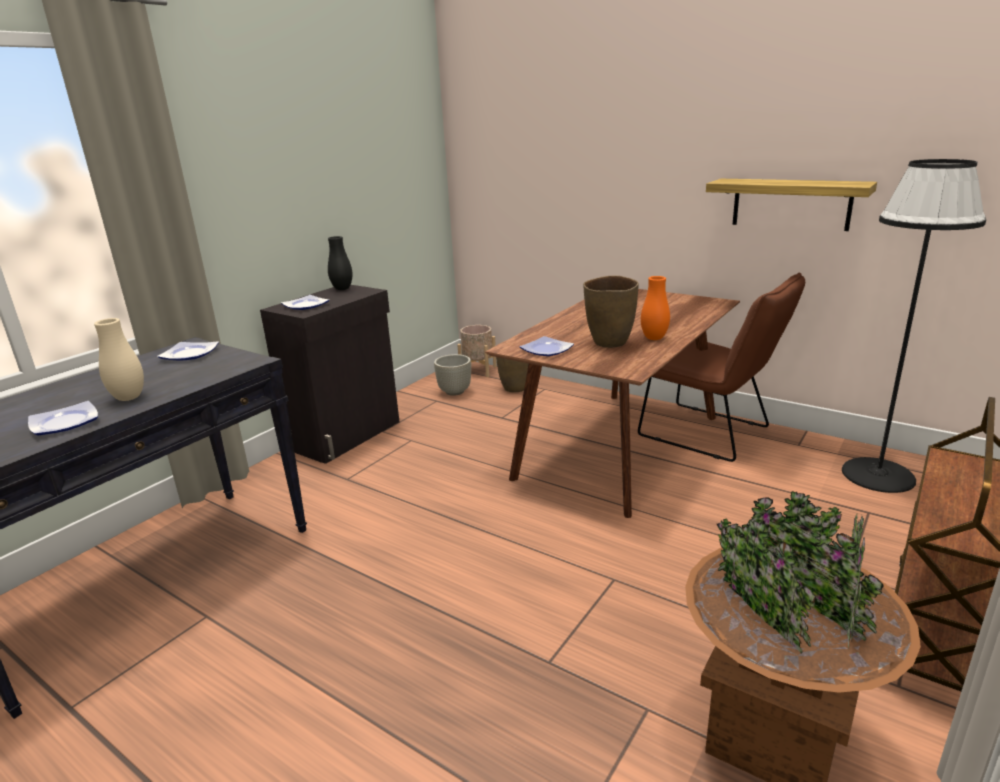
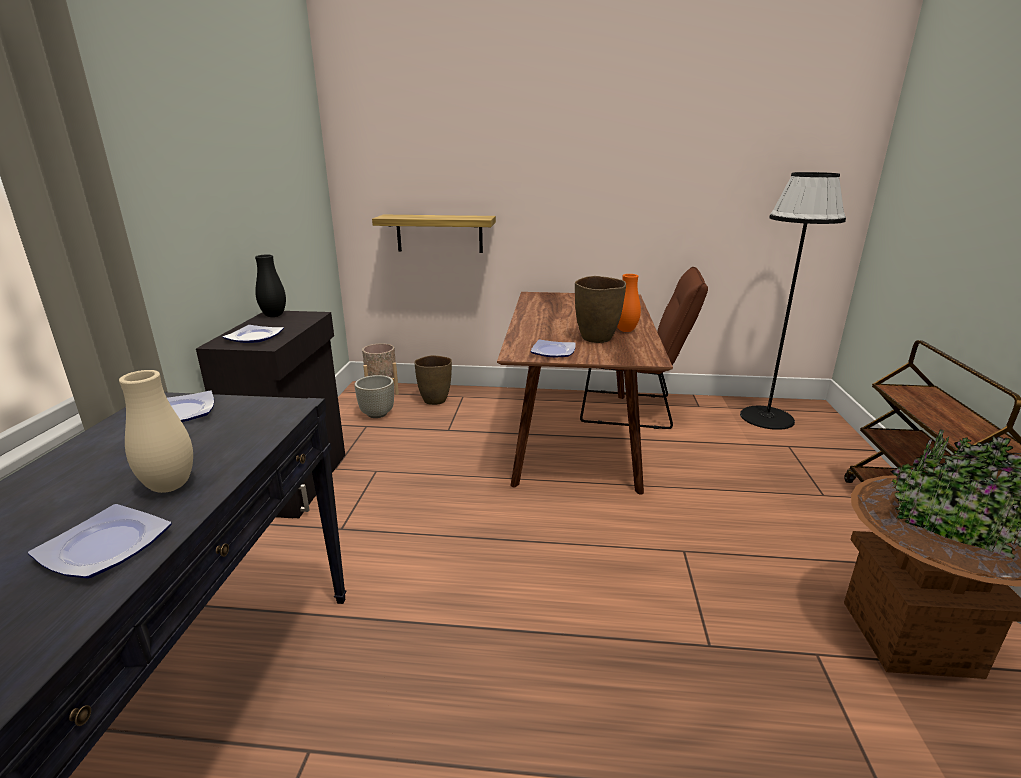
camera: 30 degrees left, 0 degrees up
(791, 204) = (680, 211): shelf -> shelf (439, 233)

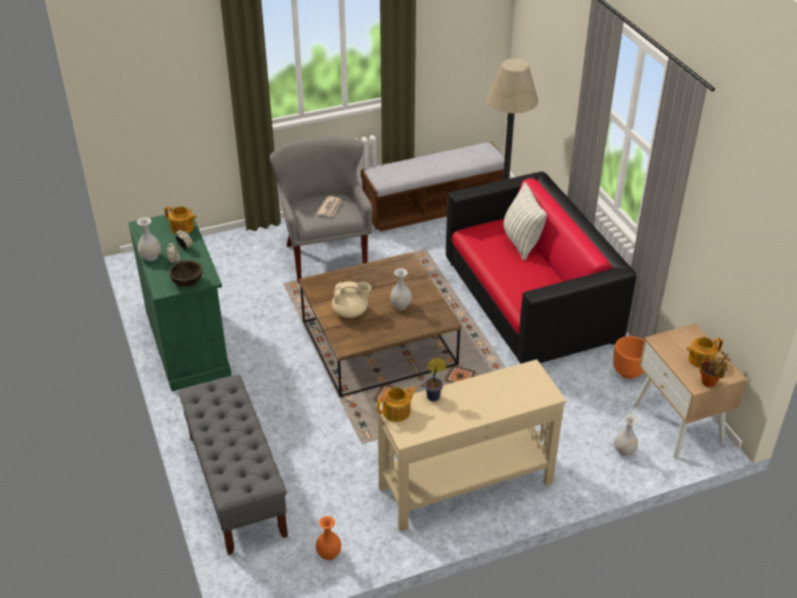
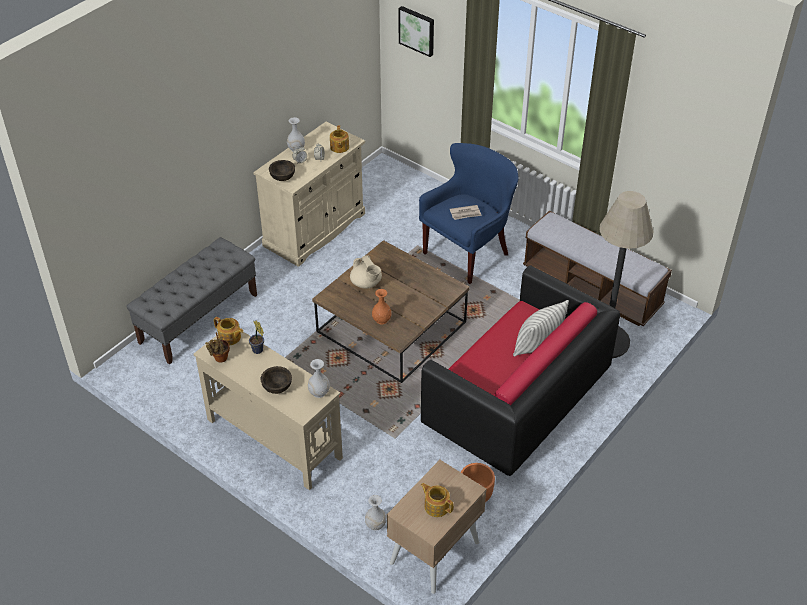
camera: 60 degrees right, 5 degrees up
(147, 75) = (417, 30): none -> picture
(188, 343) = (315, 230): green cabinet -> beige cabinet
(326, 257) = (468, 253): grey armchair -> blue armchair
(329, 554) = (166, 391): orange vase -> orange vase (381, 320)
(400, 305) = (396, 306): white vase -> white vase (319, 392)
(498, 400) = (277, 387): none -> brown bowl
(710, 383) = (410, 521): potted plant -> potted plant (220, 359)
======
What the task requires: Start at the line containing "(147, 75) = (417, 30): none -> picture" and print each line exactly until the listing ends, keeping the final line too.

Exercise answer:
(147, 75) = (417, 30): none -> picture
(188, 343) = (315, 230): green cabinet -> beige cabinet
(326, 257) = (468, 253): grey armchair -> blue armchair
(329, 554) = (166, 391): orange vase -> orange vase (381, 320)
(400, 305) = (396, 306): white vase -> white vase (319, 392)
(498, 400) = (277, 387): none -> brown bowl
(710, 383) = (410, 521): potted plant -> potted plant (220, 359)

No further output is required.